Bethan Knights

Personal information
- Nationality: British-American
- Born: 28 September 1995 (age 30) Bristol, England
- Height: 5 ft 5 in (165 cm)
- Weight: 105 lb (48 kg)

Sport
- Country: United States / United Kingdom
- Sport: Athletics
- Event(s): 5,000 m, 10,000 m
- College team: California Bears
- Coached by: Tony Sandoval

Achievements and titles
- Personal best(s): 5000 m: 15:45.94 1500 m: 4:19.60 3200 m: 9:54.89 2 miles: 9:53.54

= Bethan Knights =

British-American long-distance runner (born 1985)

Bethan Knights (born 28 September 1995) is a British-American long-distance runner.

==University of Cal Berkeley highlights==
In 2014, Bethan Knights ran in the Pac-12 Conference. Her 5th place at Pre-NCAA on October 18, 2014 was the highest of any Pac-12 runner. Knights achieved All Conference (3rd place), All Region (4th place), and All American honors (25th place) in her California Golden Bears Cross country freshman campaign.

In 2015, Knights opened her outdoor campaign by winning Cal Open 1500m in 4:21. She did not score in the 1500 m against Stanford University in their dual big meet but ran a pb in 4:19.60. She did not score in a 9th place 10,000 m finish in the Pac-12 Conference at UCLA. Knights ended her outdoor ncaa season as a 2nd team all-American 5000 meters runner by placing 16th.

In summer 2015 Knights placed 6th in 2015 European Athletics U23 Championships – Women's 5000 metres in 15:51.49.

On September 26, 2015 Knights won the Roy Griak Invitational in Minneapolis with a time of 20:53.8, edging Boise State freshman Allie Ostrander by 15 seconds.

On February 13, 2016, Knights set the best time in Cal Bears history with her 4:39.70 mile.

On February 27, 2016, Knights earned a silver medal at the 2016 Mountain Pacific Sports Federation Indoor Track and Field Championships in 3000 metres and won gold medal in the Distance medley relay in 2nd best time in Cal Bears history.

In 2016, Knights opened her outdoor campaign as a runner-up Big Ten - Pac 12 Invitational 1500m in 4:20.83. She ran 5000 m at Stanford University Invitational in 15:52.91. She raced 3000 m against Stanford University in their dual big meet finished second in 9:18.55. She scored in a 3rd place 5,000 m finish in the Pac-12 Conference at University of Washington. Knights ended her season as a 28th place in 5000 meters at NCAA Women's Division I Outdoor Track and Field Championships.

==High School highlights==
In high school, Knights won the 2013 California state cross country title and the 2014 CIF California State Meet title at 3200 meters after finishing second in 2012 and the 2013 CIF California State Meet title at 3200 meters while running for Northwood High School in Irvine, California. She also competed in the Foot Locker Cross Country Championships as a senior of her prep career. She is signed to run for the University of California, Berkeley under coaches Tony Sandoval and Shayla Houlihan.

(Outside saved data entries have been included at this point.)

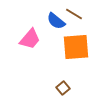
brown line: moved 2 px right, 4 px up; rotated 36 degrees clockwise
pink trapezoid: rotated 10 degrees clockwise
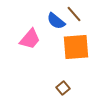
brown line: rotated 18 degrees clockwise
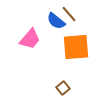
brown line: moved 5 px left
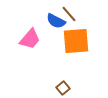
blue semicircle: rotated 12 degrees counterclockwise
orange square: moved 6 px up
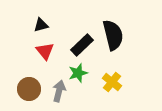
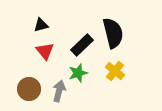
black semicircle: moved 2 px up
yellow cross: moved 3 px right, 11 px up
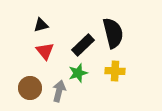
black rectangle: moved 1 px right
yellow cross: rotated 36 degrees counterclockwise
brown circle: moved 1 px right, 1 px up
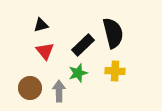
gray arrow: rotated 15 degrees counterclockwise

She improved upon Aisling Cuffe's listed U.S. high school record in the Girl's 2 mile 9:53.54 while winning the 2014 Brooks PR Meet in Seattle, Washington

==High School Awards and rankings==
Orange County Girls cross country runner of the year

Orange County Varsity Girls track AOW June 9

Orange County Championships 2014 Varsity Girls track athlete of the meet

2014 Orange County Athletic Directors Association Pacific Coast League MVP

2014 FloTrack Girls 2 mile national record

United States High School Outdoor 2014 Rankings

1600 metres: 3rd

Mile: 24th

3000 metres: 7th

3200 metres: 1st

2 Mile: 1st

===2015 World Rankings===
Women's 5000m 140th

Women's 10,000m 247th

==Personal life==
Knights is an alumna of Northwood High School (Irvine, California) located in Irvine, California. She runs collegiately for the University of California, Berkeley. While currently a British citizen, she has stated she intends to apply for U.S. citizenship.